◆ **USING THE INFORMATION**:
1/ Please quote the stretch of the ORALAIR safety text from "The safety profile" through "in Table 3.".
2/ List every additional adverse reaction of interest that the ORALAIR safety text reports in fewer than 2% of ORALAIR recipients.

◆ **TEXT SHOWN**:
----

Additional adverse reactions of interest that occurred in <2% of ORALAIR recipients include dysphagia, nausea, vomiting, esophageal pain, gastritis, and gastroesophageal reflux.

Children and Adolescents

Overall, in placebo-controlled clinical trials, 154 children and adolescents 5 through 17 years of age received ORALAIR 300 IR, of whom 147 were exposed for more than 3 months. Of study participants, 66% were male, and 21% had a history of mild intermittent asthma at study entry. Data on race and ethnicity were not systematically captured.

The safety profile in the pediatric population, was generally similar to that of adults. In pediatric patients receiving ORALAIR, additional adverse reactions reported at an incidence of ≥2% and at a greater incidence than that in participants treated with placebo are listed in Table 3.

Table 3. Additional Adverse Reactions Reported by ≥2% of Children and Adolescents Receiving ORALAIR 300 IR and at a Greater Incidence than that in Participants Treated with Placebo:

Adverse RectionsORALAIR 300 IR (N=154) PLACEBO (N=158)
Infections and infestations
Tonsillitis 5.8% 3.2%
Upper respiratory tract infection 3.9% 1.9%
Respiratory, thoracic and mediastinal disorders
Asthma 7.1% 3.8%
Dysphonia 2.6% 1.3%
Gastrointestinal disorders
Lip pruritus 3.2% 0.0%
Skin and subcutaneous tissue disorders
Atopic dermatitis 3.2% 0.6%

An open-label study was conducted to evaluate the 30-day safety profile of ORLAIR in 307 children 5 through 9 years of age. Of study participants, 71% were male and 36% had a history of mild intermittent asthma at study entry. Data on race and ethnicity were not systematically captured. Adverse reactions reported at an incidence of ≥2% were: throat irritation (22.1%), oral pruritus (11.7%), oral paresthesia (11.1%), tongue pruritus (8.1%), mouth edema (6.2%), cough (6.2%), oropharyngeal pain (4.2%), ear pruritus (5.2%), eye pruritus (4.6%), lip edema (3.3%), vomiting (2.6%), tongue edema (2.3%), abdominal pain (2.3%), oral discomfort (2.3%), and ocular hyperemia (2.0%).

----

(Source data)
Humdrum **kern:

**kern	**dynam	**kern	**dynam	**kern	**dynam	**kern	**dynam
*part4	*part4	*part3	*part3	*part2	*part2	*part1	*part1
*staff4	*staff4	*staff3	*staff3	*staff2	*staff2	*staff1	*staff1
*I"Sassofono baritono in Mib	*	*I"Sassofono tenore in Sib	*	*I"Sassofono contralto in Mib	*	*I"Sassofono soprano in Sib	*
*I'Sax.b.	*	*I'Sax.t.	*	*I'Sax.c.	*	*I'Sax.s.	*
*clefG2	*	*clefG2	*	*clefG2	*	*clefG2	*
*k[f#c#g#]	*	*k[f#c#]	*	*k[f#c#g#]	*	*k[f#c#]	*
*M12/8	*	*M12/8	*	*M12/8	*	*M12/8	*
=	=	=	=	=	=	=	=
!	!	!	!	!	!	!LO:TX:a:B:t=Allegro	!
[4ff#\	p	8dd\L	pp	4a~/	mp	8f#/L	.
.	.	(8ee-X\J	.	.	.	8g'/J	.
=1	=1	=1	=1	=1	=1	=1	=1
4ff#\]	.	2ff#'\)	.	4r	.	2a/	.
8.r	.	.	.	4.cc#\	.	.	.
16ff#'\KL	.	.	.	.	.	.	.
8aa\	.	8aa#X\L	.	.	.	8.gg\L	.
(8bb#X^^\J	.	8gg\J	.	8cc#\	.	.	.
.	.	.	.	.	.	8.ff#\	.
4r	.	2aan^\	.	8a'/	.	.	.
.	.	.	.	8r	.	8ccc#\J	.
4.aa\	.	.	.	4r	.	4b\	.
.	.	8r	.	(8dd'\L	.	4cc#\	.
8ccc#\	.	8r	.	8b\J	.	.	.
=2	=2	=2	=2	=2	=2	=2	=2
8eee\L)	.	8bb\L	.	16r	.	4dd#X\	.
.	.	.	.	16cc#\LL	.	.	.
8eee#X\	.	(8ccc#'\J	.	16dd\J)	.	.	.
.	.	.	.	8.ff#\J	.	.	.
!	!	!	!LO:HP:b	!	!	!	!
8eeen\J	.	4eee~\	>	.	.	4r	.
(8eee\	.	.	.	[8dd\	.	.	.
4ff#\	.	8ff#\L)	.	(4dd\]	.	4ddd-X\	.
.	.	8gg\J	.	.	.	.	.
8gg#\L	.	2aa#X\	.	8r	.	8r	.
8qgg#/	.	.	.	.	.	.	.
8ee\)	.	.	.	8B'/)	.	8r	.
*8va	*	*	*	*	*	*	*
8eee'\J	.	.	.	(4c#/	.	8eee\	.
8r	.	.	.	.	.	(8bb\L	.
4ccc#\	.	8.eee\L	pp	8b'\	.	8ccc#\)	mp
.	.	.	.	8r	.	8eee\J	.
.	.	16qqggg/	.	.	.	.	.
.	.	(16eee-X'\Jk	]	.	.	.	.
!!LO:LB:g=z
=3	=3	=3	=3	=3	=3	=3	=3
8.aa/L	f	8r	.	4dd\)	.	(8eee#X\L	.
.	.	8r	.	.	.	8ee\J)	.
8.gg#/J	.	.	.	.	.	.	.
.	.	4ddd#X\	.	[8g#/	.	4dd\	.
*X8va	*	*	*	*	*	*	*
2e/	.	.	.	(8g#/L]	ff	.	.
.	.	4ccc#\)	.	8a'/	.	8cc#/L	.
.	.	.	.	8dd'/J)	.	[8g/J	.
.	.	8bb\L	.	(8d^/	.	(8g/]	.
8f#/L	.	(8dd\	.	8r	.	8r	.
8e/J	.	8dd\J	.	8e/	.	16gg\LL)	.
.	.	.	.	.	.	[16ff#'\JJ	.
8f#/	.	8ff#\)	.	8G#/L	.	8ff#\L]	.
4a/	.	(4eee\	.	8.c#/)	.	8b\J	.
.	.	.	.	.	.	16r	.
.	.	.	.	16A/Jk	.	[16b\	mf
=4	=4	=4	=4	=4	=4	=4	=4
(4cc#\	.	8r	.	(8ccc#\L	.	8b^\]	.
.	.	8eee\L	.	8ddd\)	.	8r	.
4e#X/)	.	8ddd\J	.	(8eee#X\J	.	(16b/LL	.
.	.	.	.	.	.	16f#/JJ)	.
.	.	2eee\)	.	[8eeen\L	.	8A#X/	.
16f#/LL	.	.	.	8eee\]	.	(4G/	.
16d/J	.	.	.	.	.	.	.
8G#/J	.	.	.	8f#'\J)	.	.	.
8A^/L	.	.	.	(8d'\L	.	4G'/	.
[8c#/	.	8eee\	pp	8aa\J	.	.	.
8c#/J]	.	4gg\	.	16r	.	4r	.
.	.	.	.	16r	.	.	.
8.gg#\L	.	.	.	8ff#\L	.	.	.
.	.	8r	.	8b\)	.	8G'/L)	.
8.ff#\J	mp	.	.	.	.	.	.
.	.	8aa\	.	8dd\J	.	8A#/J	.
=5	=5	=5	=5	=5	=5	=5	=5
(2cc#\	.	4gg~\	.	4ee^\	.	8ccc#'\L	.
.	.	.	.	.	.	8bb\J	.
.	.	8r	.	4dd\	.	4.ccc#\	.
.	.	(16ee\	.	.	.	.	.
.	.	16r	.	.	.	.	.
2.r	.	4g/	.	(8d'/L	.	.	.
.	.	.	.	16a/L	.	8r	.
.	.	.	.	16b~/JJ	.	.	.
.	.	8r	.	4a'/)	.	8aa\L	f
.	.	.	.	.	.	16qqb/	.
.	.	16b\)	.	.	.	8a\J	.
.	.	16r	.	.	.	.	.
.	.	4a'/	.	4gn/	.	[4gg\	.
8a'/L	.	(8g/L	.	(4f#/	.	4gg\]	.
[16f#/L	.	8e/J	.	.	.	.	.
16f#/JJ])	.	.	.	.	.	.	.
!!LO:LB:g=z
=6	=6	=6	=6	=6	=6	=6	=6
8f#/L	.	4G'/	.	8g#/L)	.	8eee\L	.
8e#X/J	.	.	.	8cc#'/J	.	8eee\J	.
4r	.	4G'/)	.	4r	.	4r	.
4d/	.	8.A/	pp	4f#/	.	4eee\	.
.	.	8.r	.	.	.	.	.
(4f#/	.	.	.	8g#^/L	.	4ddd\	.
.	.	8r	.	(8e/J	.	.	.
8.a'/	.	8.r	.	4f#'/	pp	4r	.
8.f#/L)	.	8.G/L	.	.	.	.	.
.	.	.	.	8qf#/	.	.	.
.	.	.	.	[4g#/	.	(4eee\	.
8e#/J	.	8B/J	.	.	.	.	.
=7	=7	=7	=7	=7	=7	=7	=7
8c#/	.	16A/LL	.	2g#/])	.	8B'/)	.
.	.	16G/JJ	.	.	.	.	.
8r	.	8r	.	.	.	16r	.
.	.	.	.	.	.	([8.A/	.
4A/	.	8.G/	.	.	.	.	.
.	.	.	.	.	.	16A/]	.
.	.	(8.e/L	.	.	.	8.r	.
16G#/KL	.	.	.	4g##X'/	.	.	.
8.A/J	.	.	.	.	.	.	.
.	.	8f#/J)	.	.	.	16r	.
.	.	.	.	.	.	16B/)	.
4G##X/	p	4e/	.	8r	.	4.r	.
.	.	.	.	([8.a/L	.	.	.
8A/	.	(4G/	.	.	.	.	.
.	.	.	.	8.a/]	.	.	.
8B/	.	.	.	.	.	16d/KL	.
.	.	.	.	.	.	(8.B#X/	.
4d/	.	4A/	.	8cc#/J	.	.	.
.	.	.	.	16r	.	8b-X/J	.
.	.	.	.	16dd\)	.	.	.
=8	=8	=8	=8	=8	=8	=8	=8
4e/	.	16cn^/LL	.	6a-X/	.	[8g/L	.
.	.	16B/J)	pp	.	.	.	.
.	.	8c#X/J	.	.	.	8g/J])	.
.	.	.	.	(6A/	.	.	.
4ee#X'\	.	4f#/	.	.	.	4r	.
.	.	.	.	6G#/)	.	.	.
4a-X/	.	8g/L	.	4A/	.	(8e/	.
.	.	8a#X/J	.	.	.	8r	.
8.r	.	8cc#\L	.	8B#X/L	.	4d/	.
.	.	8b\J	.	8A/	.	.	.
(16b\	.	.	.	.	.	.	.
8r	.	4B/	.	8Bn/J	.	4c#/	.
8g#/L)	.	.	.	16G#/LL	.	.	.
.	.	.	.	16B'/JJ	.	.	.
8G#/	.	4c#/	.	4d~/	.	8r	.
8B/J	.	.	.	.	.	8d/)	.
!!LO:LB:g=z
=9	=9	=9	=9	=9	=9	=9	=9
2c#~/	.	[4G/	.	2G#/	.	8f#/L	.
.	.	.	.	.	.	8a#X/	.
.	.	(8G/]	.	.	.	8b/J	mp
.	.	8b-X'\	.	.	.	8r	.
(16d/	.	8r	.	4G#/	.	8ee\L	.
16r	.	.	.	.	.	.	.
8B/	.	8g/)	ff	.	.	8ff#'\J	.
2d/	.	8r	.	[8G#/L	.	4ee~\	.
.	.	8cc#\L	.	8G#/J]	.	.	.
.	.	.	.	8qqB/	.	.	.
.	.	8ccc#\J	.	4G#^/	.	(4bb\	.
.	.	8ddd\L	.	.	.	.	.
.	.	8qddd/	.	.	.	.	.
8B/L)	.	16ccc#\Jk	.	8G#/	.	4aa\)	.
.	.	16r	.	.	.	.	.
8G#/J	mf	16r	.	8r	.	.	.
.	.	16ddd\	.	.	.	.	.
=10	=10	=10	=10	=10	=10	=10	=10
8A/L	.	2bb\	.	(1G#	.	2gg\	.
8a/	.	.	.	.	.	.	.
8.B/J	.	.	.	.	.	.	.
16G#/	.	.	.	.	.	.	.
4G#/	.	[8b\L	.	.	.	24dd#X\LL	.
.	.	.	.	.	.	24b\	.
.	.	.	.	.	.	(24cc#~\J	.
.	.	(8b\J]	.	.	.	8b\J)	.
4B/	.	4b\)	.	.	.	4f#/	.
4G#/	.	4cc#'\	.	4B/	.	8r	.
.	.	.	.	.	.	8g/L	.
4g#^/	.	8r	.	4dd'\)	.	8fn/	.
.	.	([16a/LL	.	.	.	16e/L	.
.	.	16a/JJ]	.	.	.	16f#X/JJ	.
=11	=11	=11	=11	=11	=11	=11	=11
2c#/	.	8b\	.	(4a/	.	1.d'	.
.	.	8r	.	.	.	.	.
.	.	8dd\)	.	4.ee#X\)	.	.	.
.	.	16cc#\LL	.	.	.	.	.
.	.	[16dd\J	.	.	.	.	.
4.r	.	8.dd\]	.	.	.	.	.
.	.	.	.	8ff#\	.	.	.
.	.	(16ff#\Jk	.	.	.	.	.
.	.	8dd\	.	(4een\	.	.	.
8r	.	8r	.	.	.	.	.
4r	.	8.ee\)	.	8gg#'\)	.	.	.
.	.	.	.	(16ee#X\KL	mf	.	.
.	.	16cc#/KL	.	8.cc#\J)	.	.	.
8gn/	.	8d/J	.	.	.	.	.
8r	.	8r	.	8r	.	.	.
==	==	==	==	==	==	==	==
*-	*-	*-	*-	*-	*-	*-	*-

----

◆ **TASK RESULTS**:
1/
The safety profile in the pediatric population, was generally similar to that of adults. In pediatric patients receiving ORALAIR, additional adverse reactions reported at an incidence of ≥2% and at a greater incidence than that in participants treated with placebo are listed in Table 3.

2/ Dysphagia, nausea, vomiting, esophageal pain, gastritis, and gastroesophageal reflux.